Lan dan Roa terbatuk-batuk sambil
berusaha mengusir asap yang seketika menyelimuti sekeliling. Belum selesai
mencari tahu apa yang baru saja jatuh, sebuah dentuman lain terdengar. Lagi,
lagi, dan terus terulang lagi.
Suasana berubah mencekam.
Orang-orang yang terbangun oleh suara benda jatuh dari langit itu
berbondong-bondong keluar dari rumah,
memastikan apa yang sedang terjadi.
“Tunggu! Apa-apaan itu?” tanya
Lan dengan suara tercekat. Tidak jauh di hadapan mereka, tubuh-tubuh menyala
bangkit perlahan. Mereka saling tatap, lalu menyeringai saat mengetahui di mana
mereka berada.
“Kamu tahu mereka?” tanya Lan
sambil melangkah mundur.
Roa menatap langit, menyipitkan
mata, lalu mengerjap berkali-kali.
“Ini buruk. Kita dalam bahaya.
Ayo kita cari Ayah dan Ibu.”
“Kamu mengenal mereka?” Lan
mengulangi pertanyaannya, kali ini dengan nada penuh penekanan.

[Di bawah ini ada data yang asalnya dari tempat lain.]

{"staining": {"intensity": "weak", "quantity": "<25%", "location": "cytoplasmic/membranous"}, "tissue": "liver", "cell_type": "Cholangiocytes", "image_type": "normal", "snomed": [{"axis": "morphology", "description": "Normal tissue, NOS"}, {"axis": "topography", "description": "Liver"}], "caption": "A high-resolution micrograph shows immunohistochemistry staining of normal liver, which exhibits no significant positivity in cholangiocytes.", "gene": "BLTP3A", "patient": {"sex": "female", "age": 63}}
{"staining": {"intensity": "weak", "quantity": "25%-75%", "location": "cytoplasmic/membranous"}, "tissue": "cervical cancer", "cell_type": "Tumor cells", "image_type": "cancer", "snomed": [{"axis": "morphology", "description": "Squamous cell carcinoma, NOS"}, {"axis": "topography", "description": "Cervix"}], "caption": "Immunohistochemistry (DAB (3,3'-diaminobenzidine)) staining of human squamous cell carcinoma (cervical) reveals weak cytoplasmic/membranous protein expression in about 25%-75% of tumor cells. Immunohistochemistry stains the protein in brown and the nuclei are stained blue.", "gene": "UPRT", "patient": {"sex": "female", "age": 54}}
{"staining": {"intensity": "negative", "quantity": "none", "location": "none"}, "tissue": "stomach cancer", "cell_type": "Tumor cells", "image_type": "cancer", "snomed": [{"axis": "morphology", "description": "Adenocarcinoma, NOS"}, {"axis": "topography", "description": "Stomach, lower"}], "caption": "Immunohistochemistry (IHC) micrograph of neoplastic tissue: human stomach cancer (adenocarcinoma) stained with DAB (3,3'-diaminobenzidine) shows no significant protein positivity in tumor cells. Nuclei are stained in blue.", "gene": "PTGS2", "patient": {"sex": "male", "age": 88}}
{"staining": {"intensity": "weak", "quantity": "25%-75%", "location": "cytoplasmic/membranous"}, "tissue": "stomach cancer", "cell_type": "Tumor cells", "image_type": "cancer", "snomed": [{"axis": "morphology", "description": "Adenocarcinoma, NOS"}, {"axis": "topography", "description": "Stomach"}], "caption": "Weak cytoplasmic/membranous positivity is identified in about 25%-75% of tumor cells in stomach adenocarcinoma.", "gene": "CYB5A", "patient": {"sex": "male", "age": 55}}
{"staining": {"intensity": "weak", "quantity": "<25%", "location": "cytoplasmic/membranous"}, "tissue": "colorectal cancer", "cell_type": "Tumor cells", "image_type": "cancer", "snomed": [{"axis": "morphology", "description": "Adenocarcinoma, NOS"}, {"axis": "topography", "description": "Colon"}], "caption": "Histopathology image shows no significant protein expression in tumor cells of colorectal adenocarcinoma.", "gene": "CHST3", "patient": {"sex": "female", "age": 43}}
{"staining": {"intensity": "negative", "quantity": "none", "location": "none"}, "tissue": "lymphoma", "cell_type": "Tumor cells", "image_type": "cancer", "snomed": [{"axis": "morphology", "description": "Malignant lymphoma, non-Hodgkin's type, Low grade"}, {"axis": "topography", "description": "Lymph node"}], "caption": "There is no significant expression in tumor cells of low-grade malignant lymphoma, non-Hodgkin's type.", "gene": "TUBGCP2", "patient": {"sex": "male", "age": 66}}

“Aku tidak yakin, tapi sepertinya
mereka penghuni neraka.”
“Apa? Bagaimana bisa mereka jatuh
ke bumi?”
“Entahlah, sepertinya neraka
bocor atau semacamnya dan membuat mereka berjatuhan.”
Lan gemetar. Ketenangan yang tadi
dimilikinya menguap tidak tersisa. Ia mengikuti Roa yang berlari masuk ke dalam
rumah, menemui Ayah dan Ibu yang baru saja turun dari lantai dua.
“Apa yang terjadi?” tanya Ayah
sambil menatap sekeliling lewat kaca jendela. Malam yang tenang seketika
menjadi sangat kacau. Orang-orang berteriak, menangis, berlarian ke sana
kemari, berusaha menghindari tubuh-tubuh menyala yang seketika menyerang mereka.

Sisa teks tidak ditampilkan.